Thermoelectric materials have drawn immense attentions for years. They can enable direct conversion between electrical and thermal energy, hence providing an alternative for refrigeration and power generation.
Today, more than 60% of the produced energy is lost in vain worldwide, predominantly in the form of waste heat. High performance thermoelectric materials is an environment-friendly energy conversion technology with the advantages of small size, high reliability, can work in a wide temperature range, and have no pollutants.
Nonetheless, the efficiency of thermoelectric devices is yet not high enough to be an alternative to the Carnot cycle. At Aarhus University new thermoelectric materials are developed and optimized in order to prepare high performance thermoelectric devices.
At CMC new thermoelectric materials are developed and existing materials are prepared in different ways in order to optimize their performance. The dimensionless figure of merit, zT, is given by the equation zT = α2σT/κ where α is the Seebeck coefficient, σ is the electrical conductivity, κ is the thermal conductivity, and T is the absolute temperature.
The material ZnSb is one of the systems that are developed and improved at CMC. It is attractive in a thermoelectric context since it consists of cheap and earth abundant elements. It has a lower maximum zT than the familiar phase β-Zn4Sb3 and therefore not much attention has been drawn to the material. However, ZnSb has the advantages of being much more stable than β-Zn4Sb3 which easily undergoes phase transitions.
The structure of a material is the foundation to understand and explain material properties. Ba8Ga16Ge30 is a thermoelectric material which are able to host guest molecules within the cavities.

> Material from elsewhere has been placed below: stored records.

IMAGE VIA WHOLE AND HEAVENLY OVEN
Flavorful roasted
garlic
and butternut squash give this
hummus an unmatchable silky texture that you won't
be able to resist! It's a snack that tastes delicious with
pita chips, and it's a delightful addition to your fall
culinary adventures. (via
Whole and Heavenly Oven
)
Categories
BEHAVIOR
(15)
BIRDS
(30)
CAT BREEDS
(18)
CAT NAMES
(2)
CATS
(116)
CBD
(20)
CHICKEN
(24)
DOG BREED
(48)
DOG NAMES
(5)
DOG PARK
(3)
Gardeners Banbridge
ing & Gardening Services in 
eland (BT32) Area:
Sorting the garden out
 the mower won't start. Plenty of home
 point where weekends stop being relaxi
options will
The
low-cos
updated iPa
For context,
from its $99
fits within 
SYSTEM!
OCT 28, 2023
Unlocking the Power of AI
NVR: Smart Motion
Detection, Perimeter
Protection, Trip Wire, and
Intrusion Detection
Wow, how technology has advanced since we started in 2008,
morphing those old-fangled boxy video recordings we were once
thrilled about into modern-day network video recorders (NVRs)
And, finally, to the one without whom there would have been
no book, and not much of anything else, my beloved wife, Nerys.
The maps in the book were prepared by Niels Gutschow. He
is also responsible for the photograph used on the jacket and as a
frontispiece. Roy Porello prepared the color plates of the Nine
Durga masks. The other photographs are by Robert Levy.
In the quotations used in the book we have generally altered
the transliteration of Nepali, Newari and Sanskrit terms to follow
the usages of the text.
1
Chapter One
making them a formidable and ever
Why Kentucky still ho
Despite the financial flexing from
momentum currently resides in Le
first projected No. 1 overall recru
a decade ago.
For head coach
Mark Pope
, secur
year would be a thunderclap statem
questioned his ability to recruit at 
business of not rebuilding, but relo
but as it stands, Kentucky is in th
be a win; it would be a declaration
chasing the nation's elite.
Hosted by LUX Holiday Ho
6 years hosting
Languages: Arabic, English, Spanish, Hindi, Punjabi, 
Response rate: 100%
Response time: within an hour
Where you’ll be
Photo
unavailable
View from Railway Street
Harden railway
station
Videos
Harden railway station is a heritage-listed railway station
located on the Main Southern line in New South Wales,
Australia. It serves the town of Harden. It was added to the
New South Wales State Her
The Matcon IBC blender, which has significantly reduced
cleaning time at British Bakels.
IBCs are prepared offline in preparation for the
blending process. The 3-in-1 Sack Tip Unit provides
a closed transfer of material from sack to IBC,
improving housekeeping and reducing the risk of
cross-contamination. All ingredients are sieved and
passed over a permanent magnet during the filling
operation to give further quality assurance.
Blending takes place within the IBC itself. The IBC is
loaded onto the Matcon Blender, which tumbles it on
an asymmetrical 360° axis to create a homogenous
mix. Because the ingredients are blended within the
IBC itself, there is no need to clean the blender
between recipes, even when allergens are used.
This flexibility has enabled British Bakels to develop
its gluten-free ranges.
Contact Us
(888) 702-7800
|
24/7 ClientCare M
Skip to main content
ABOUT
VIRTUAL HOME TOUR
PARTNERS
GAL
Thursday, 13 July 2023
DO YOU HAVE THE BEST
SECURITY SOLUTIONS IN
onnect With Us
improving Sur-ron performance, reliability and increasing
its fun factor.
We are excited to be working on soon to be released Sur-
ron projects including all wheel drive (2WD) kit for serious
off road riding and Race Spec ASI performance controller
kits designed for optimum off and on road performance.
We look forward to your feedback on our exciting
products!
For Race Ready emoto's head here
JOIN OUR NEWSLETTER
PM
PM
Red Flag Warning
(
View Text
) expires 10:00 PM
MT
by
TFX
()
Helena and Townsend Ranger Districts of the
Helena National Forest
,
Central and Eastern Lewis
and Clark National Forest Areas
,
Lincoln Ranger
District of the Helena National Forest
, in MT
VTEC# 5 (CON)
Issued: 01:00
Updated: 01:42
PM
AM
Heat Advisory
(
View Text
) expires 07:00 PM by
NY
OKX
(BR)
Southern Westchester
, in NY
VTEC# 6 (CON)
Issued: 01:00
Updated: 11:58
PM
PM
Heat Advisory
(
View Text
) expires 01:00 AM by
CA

Thermoelectric technology calls for novel high-performance materials. Orbital engineering is a new approach that can be used to describe, discover and design thermoelectric materials.
In the figure to the right the unit cell of layered CaAl2Si2-type Zintl compound is shown. Underneath, an illustration of orbital engineering is illustrated in the compound. Three scenarios showing different interactions between the electronic bands are illustrated. The figure shows that the energy in the system depends on how the orbitals interact.
The results showing here is published in Nature Communications, DOI: 10.1038/ncomms10892
At CMC, we contributed to the discovery of n-type Te-doped Mg3Sb1.5Bi0.5. In 2012, n-type TE performance with a maximum zT of ~0.91 at 673 K in Mg3Sb1.5-0.5xBi0.5-0.5xTex was originally shown by Steffen H. Pedersen in his chemistry project report as part of the master thesis, which is publically available at the AU library. A PDF version of Steffen H. Pedersen’s thesis is now available online by following this link. After systematic efforts on reproducing and improving the original work of Steffen H. Pedersen, Jiawei Zhang et al. reported n-type Mg3Sb1.5-0.5xBi0.5-0.5xTex with varying Te content synthesized by combining arc melting and spark plasma sintering (SPS) at 1123 K. An optimal zT of 0.56-1.65 at 300-725 K was found in n-type Mg3Sb1.48Bi0.48Te0.04, which shows the intrinsic temperature-dependent mobility with the dominant acoustic phonon scattering at low temperatures. The result by Jiawei Zhang et al. is published here in Nature Communications.